Researchers have found that one of the most popular source code repositories in the world is still housing thousands of publicly accessible encryption keys.
Over 100,000 code repositories on source code management site GitHub contain secret access keys that can give attackers privileged access to those repositories (repos) or to online service providers’ services.
Researchers at North Carolina State University (NCSU) scanned almost 13% of GitHub’s public repositories over nearly six months. In a paper revealing the findings, they said:
We find that not only is secret leakage pervasive – affecting over 100,000 repositories – but that thousands of new, unique secrets are leaked every day.
The credentials that developers routinely publish on their GitHub repos fall into several categories. These include SSH keys, which are digital certificates that automatically unlock online resources. Another is application programming interface (API) keys (also known as tokens). These are digital keys that enable developers to access online services ranging from Twitter to Google Search directly from their programs. The researchers found a mixture of these keys for services including Google, Twitter, Amazon Web Services, Facebook, MailChimp, online telephony service Twilio, and credit card processing companies Stripe, Square, and Braintree.
These leaks sometimes compromised high-value targets. The researchers found Amazon Web Service (AWS) credentials for a large website serving millions of US college applicants. They also found AWS credentials for the website of a major government agency in a Western European country.
How does it happen?
Developers sometimes get careless when updating the code on their machines and then sending it to GitHub, which they typically do using command line instructions known as commits and pushes.

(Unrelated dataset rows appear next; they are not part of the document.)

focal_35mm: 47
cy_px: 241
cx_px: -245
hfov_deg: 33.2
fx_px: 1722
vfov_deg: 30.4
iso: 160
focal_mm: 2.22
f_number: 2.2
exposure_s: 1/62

Coders will sometimes store SSH keys and API keys in the same directories as their source code, so that they get caught up in the commit and push process. It’s an easy mistake to make with SSH keys, which developers often generate from the command line. Some other mishaps are even more facepalm-worthy, such as embedding API keys directly in source code.
One way of preventing private keys from being committed is to tell a .gitignore
file where they are. This is a file that blocks certain information from being uploaded to a GitHub repo. Instead, some developers stored their secrets directly in the .gitignore
file, meaning that it got included in their repos.

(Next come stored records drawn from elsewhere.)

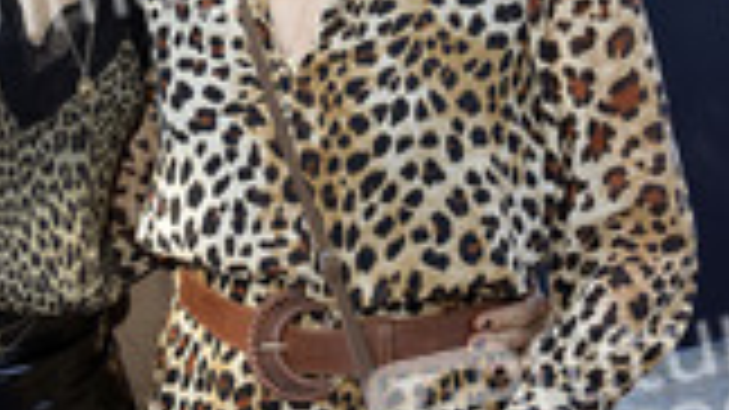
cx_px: 189
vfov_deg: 12.3
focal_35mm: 98
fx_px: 1894
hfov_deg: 21.6
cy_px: 185
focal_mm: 38
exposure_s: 1/200
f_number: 5.6
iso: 640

Some online services like OAuth require multiple secrets for access, such as a digital key and an ID. That didn’t provide much extra security in this case though, because four in five of the repos holding these secrets contained the other information required to access the third-party service as well.
Many developers did nothing when notified of the problem, according to the paper. Those that tried to fix the problem tended to create new commits for their repos that removed the secrets. This doesn’t work, because GitHub is a front end for Git, a version control system that purposely stores information held in past commits so you can keep track of what changed, and when.

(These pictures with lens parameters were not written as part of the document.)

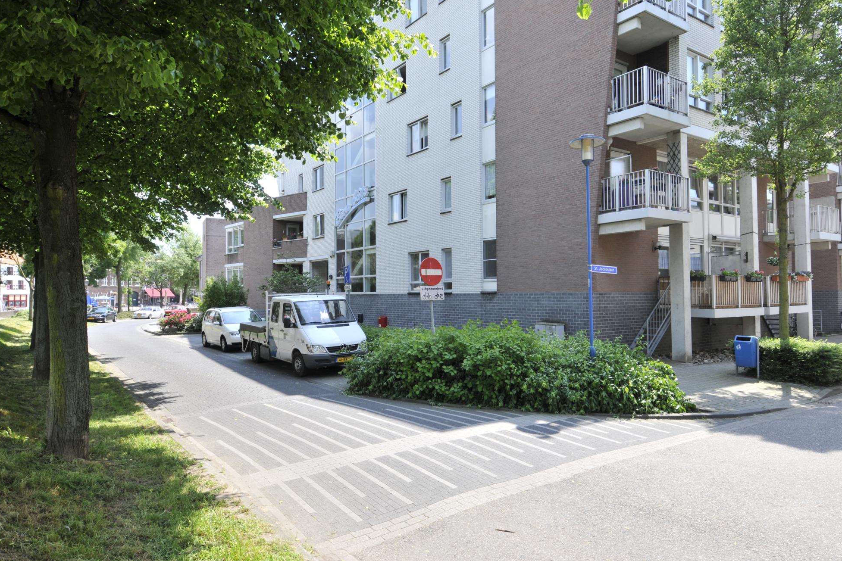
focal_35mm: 22
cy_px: 269
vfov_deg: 57.2
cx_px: 422
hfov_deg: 78.6
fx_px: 515
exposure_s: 1/125
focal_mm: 14
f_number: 9
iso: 200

What devs really need to do is either rewrite their history to remove the offending commit, or delete the entire repo and start again without storing the password, said the researchers. Most people did neither.
How did the researchers find these keys? Was it via some nefarious hack or loophole in the website? Nope – they just searched for it. GitHub has a search API that can be used to search across all its repos, and it happily delivers the secret key data.
Paper co-author Brad Reaves told us:
While we used the Search API, which requires an API key that can be obtained for free by any GitHub user, keys can also be found with the online search function.
This has been a problem since at least 2013, when GitHub shut down its search service for a while after finding secret keys turning up in searches. He added:
After this was publicized, GitHub took down the Code Search tool, claiming unrelated reasons, but shortly relaunched the tool with the same functionality.
So is all of this GitHub’s fault? Hardly. As Reaves pointed out:
Code search is a great tool, but it would be very difficult for GitHub to build a tool that censored all possible secrets; the burden is on developers not to post secrets to public repositories.
To its credit GitHub, which Microsoft acquired for $7.5bn in October 2018, is trying to make things better. It introduced rate limits for its search tool, although the paper points out that an attacker could overcome this by searching through multiple accounts. It has also been scanning repositories for several years to find GitHub OAuth tokens and personal access tokens, which can be used to access peoples’ GitHub repositories.
In October 2018, GitHub also announced partnerships with third-party online services as part of a new feature called Token Scanning. This scans new commits or private-turned-public repos for service providers’ API keys and notifies the appropriate service provider when it finds them. That service provider may then choose to revoke the credentials, which is the step GitHub recommends, according to a spokesperson there. She also told us that it has shared information on more than 100 million compromised tokens so far.
It’s a start, said Reaves, but GitHub’s work can only solve the problem up to a point:
I think efforts like GitHub’s Token Scanning project should be applauded, but they are only effective once a leak has already occurred. This problem also is likely not isolated to GitHub – it will affect any publicly available code. We need more research to develop systems that help developers avoid this mistake in the first place.
Kudos to GitHub for trying its best to solve the problem, but it’s up to developers to use services like this – and the associated tools like Git – properly.